Seit den Anschlägen in Sri Lanka riet das Auswärtige Amt von Reisen in das Land ab. Nun hat die Behörde die Sicherheitslage neu bewertet, empfiehlt aber weiterhin, öffentliche Plätze zu meiden.

Soldat in Colombo (April 2019): "Die Sicherheitsvorkehrungen wurden deutlich und erkennbar verschärft"
Jewel SAMAD / AFP

Soldat in Colombo (April 2019): "Die Sicherheitsvorkehrungen wurden deutlich und erkennbar verschärft"

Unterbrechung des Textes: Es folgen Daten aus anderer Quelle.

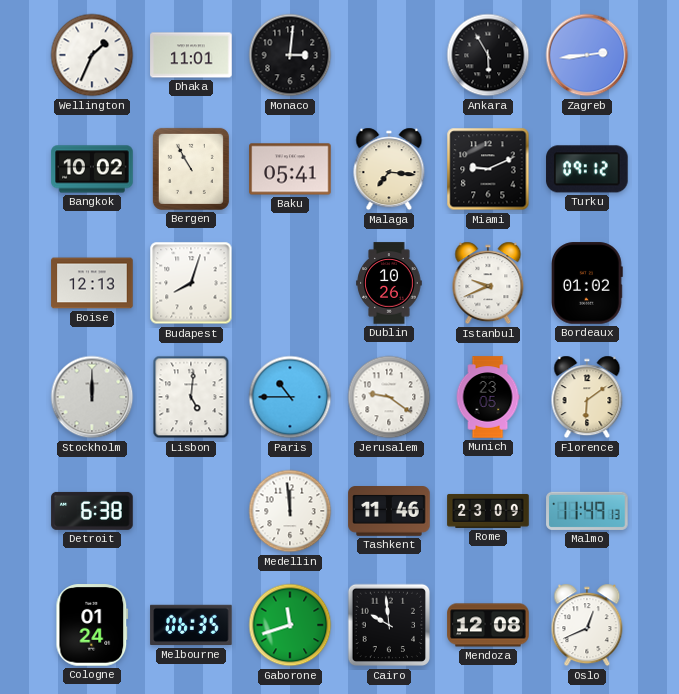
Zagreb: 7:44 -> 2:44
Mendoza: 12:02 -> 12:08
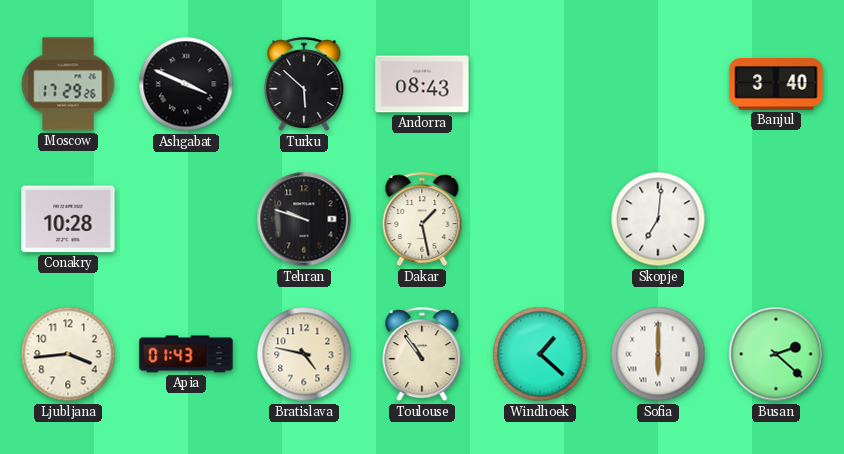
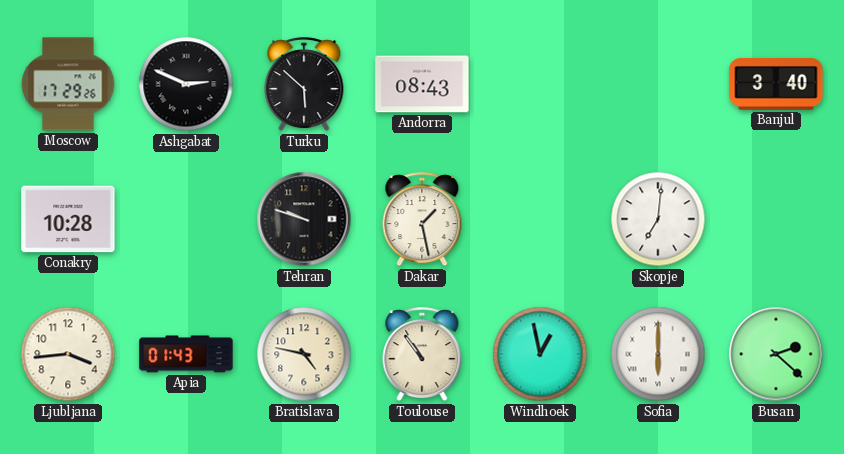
Ashgabat: 3:49 -> 2:49
Windhoek: 1:22 -> 12:58
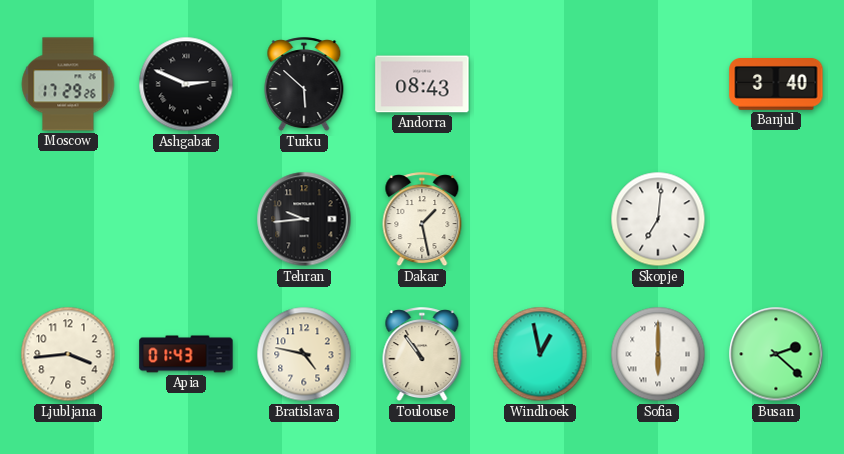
Conakry: 10:28 -> none
Tehran: 9:48 -> 9:44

Sri Lanka kehrt langsam zur Normalität zurück: Seit den Terroranschlägen am Ostersonntag wurden vor Ort die Sicherheitsvorkehrungen deutlich verschärft. Das Auswärtige Amt hat daher den Reise- und Sicherheitshinweis für das Land im Indischen Ozean aktualisiert: "Trotz der nunmehr wiederhergestellten öffentlichen Ordnung wird bei Reisen nach Sri Lanka weiterhin zu erhöhter Vorsicht geraten."

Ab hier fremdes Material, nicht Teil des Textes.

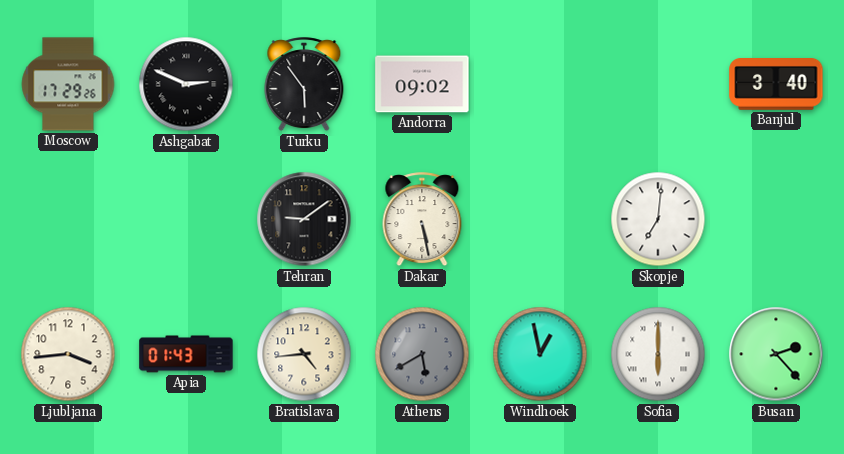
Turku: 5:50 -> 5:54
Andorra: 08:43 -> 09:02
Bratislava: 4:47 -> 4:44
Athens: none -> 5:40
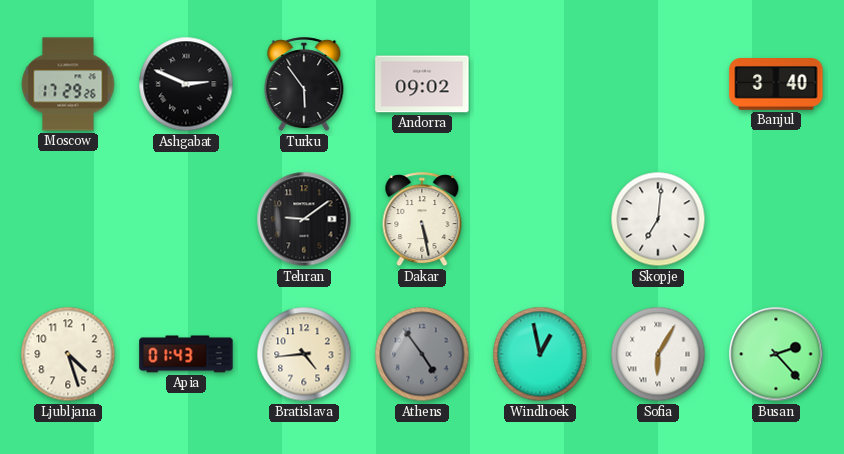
Ljubljana: 3:44 -> 4:27
Athens: 5:40 -> 4:54
Sofia: 6:00 -> 6:05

Ausgangssperren können laut der Behörde weiterhin verhängt sowie soziale Medien blockiert werden. Reisende sollten öffentliche Plätze weiträumig meiden und sich über lokale Medien sowie ihren Reiseveranstalter zur Sicherheitslage vor Ort auf dem Laufenden halten. Am Flughafen müssen Reisende mehr Zeit einplanen - und sollten spätestens vier Stunden vor Abflug am Terminal sein. Nach Auskunft der Flughafenbehörde sind Fahrten zum Airport mit gültigem Reisepass und Flugticket trotz möglicher Ausgangssperren erlaubt.

Unmittelbar nach den Anschlägen hatte das Auswärtige Amt von nicht notwendigen Reisen nach Sri Lanka abgeraten. Große deutsche Veranstalter wie Tui Deutschland, DER Touristik und Thomas Cook sagten daraufhin Urlaubsreisen dorthin bis zum Sommer ab. Betroffene hatten die Möglichkeit, ihren Urlaub kostenlos zu stornieren und umzubuchen.